• WHAT THE TASK REQUIRES
The reply consists of one number only: how many lines in the listing below contain the word "contrast".

• DATASET EXTRACT
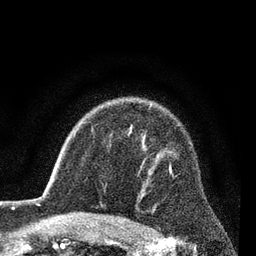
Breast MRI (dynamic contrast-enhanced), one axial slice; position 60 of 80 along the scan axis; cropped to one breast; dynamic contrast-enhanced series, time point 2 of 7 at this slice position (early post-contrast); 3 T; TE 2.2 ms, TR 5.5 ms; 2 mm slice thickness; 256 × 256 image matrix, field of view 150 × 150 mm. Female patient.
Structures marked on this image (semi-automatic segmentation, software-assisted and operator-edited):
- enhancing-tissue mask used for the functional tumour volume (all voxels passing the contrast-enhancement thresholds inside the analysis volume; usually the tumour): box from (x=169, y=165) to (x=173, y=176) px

• RESULT OF THIS TASK
2